▶ **Exercises to complete**
1) Do these statements agree with the 300-L scale-up fermentation passage below? Answer yes or no for each and quote the deciding words. (a) The 300-L fermentation kept one constant aeration rate throughout. (b) 3-HP reached 54.5 g/L in the 300-L bioreactor. (c) The 2,3-butanediol titer in the 300-L reactor was lower than in the 5-L reactor.
2) Rewrite the paragraph of the 300-L scale-up fermentation passage below that begins "To examine the feasibility" as a bulleted list that keeps its main facts.
3) In the 300-L scale-up fermentation passage below, what molar yield of 3-HP was achieved in the 300-L bioreactor?
(Given passage)
300-L scale-up fermentation
To examine the feasibility of strain JJQ02(pUC18-kan-aldH) for 3-HP production in a larger bioreactor, fed-batch fermentation was carried out in a 300-L bioreactor following the fermentation conditions established in the 5-L fermentor. Two-stage aeration strategy was adopted; aeration rate was lowered to half in the time point of black arrow as shown in Fig. 4. 3-HP achieved 54.5 g/L with a yield of 0.43 mol/mol, and the concentration and yield were 12.2 g/L and 0.11 mol/mol for 1,3-propanediol, 21.3 g/L and 0.17 mol/mol for 2,3-butanediol, and 9.3 g/L and 0.11 mol/mol for acetate in 51 h (Fig. 4).
Compared with the results obtained in the 5-L reactor, the titer and molar yield of 2,3-butanediol in the 300-L reactor were obviously increased, which were similar to those with the same strain in the 5-L reactor at a constant aeration rate of 1 vvm. It implied that the oxygen transfer in the 300-L reactor might be somewhat higher than that in the 5-L reactor with reduced aeration rate because some researches have indicated that production of 2,3-butanediol requires suitable aeration rate (Cheng et al. 2004; Shi et al. 2014; Xu et al. 2014). Under the aeration condition in the 300-L reactor, expression of the enzymes related with 2,3-butanediol formation and the NADH pool or NADH/NAD+ ratio promoted 2,3-butanediol production, and the expression of DhaB and AldH might be slightly affected.
(End Given passage)
(Given entries)
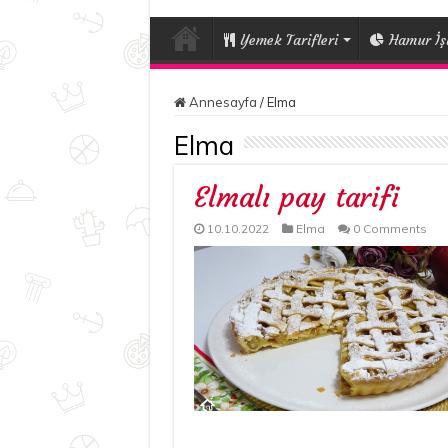
Yemek Tarifleri
Hamur İşl
Annesayfa
/
Elma
Elma
Elmalı pay tarifi
10.10.2022
Elma
0 Comments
(End Given entries)
▶ **Exercise results**
1)
(a) No: "Two-stage aeration strategy was adopted; aeration rate was lowered to half in the time point of black arrow"
(b) Yes: "3-HP achieved 54.5 g/L with a yield of 0.43 mol/mol"
(c) No: "the titer and molar yield of 2,3-butanediol in the 300-L reactor were obviously increased"

2)
- Aim: test strain JJQ02(pUC18-kan-aldH) for 3-HP production in a larger bioreactor
- Method: fed-batch fermentation in a 300-L bioreactor, using the conditions established in the 5-L fermentor
- Aeration: two-stage strategy, with the rate lowered to half at the point marked by the black arrow in Fig. 4
- Results in 51 h (concentration, yield):
  - 3-HP: 54.5 g/L, 0.43 mol/mol
  - 1,3-propanediol: 12.2 g/L, 0.11 mol/mol
  - 2,3-butanediol: 21.3 g/L, 0.17 mol/mol
  - Acetate: 9.3 g/L, 0.11 mol/mol

3) 0.43 mol/mol